Every fall I teach environmental literature, a course which ranges over the terrain of environmental writers from Thoreau up to Rebecca Solnit. About halfway through we read Wendell Berry’s essay “Preserving Wildness.” Many of my students take a negative view of humanity in relation to nature. It makes sense. We’ve discussed why starting on night one, and continue to do so until finals week. Sometimes I don’t get around to an important except from Berry’s essay wherein he offers an alternate, deeper frame by which to view humans and our place in nature.

“We are creatures obviously subordinate to nature, dependent upon a wild world that we did not make. And yet we are joined to that larger nature by our own nature, a part of which is our self-interest. A common complaint nowadays is that humans think the world is “anthropocentric,” or human-centered. I understand the complaint; the assumptions of so-called anthropocentrism often result in gross and dangerous insubordination. And yet I don’t know how the human species can avoid some version of self-centeredness; I don’t know how any species can. An earthworm, I think, is living in an earthworm-centered world; the thrush how eats the earthworm is living in a thrush-centered world…” (from the American Earth anthology, p. 526). 

He goes on to argue that we differ from worms and birds by our ability to “do more” on our own behalf than is necessary for our survival. How much is enough for a happy life is both an ancient and ongoing argument. Often, he argues, the answer is less. He wants readers to remember we are sharing the world, “both with each other and with other creatures.”

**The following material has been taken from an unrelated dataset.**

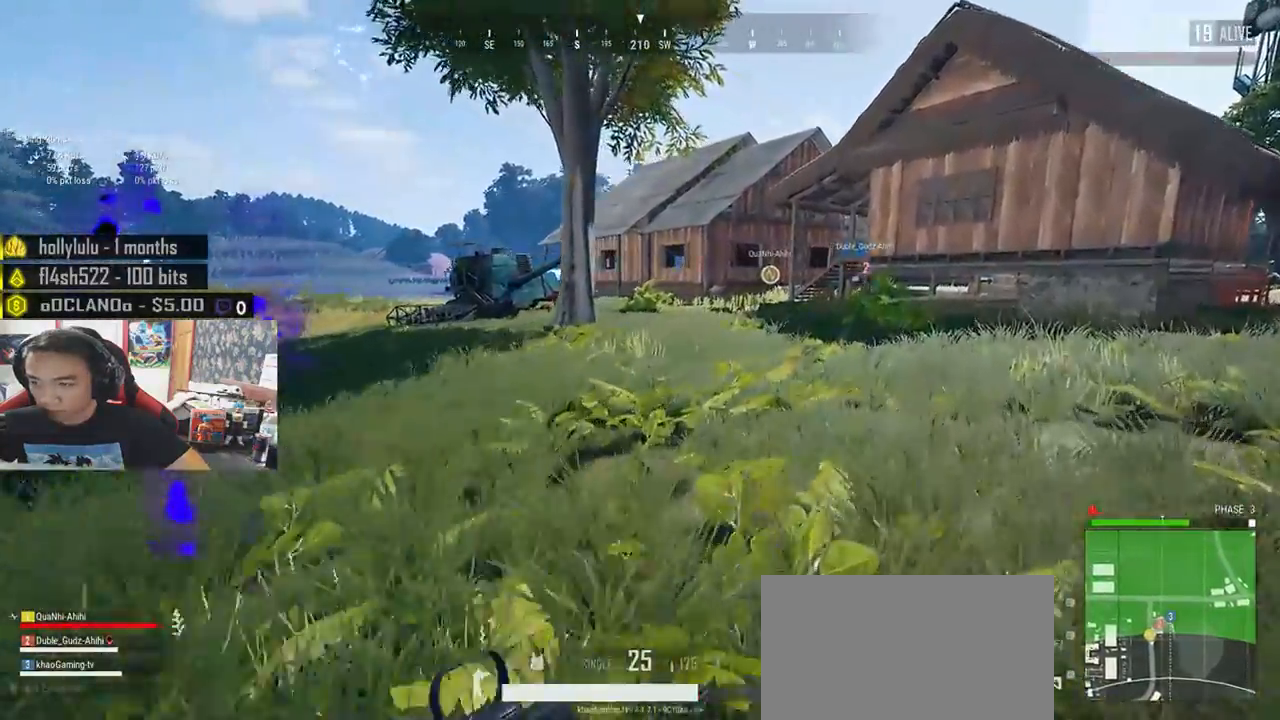
{"keys": ["d", "shift", "w"], "mouse": [], "events": []}
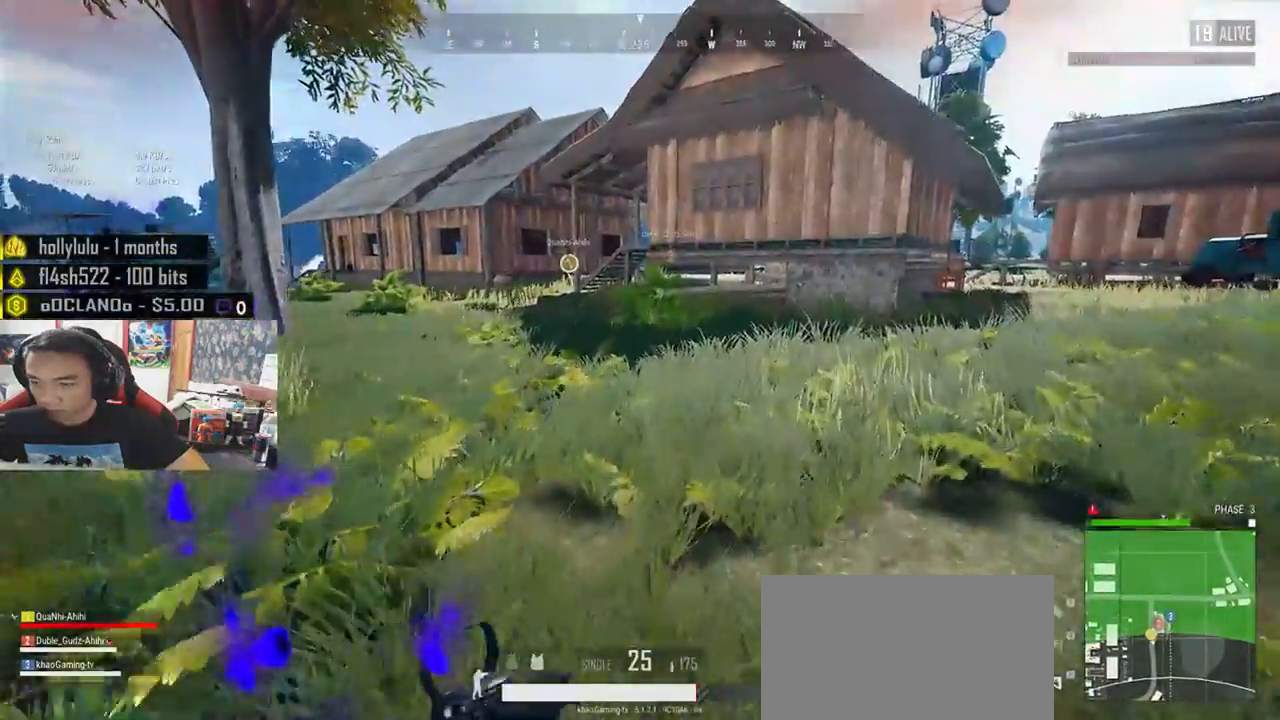
{"keys": ["shift", "w"], "mouse": [], "events": [[166, "d", "up"]]}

Until we upload consciousness into the cloud, it appears we’re body-bound, which means our sharing this world with other living systems is complicated by the fact that we must use the world at the “expense” of those systems. “We must acknowledge both the centrality and the limits of our self interest.” As paradoxical as this might seem, Berry sees relief in the absence of false hope. Hoping that a solution is around the corner by preferring humanity over nature or vice versa leads us to a dead-end. Sidestep this dualism and you realize the “solutions we have in front of us will need to be worked for and worked out.”

They will have to be “practical solutions” that he believes will be local in practice. “There is work to do that can be done.” This is his wager against nihilistic resignation. He digs into the details in other parts of the essay and writings, but it’s the “can” that punctuates the sentence in my opinion. Because it’s true, this little word opens up worlds of possibility that anthropocentric dualism forecloses.

As Annie Dillard wrote, “The rest is gravy.”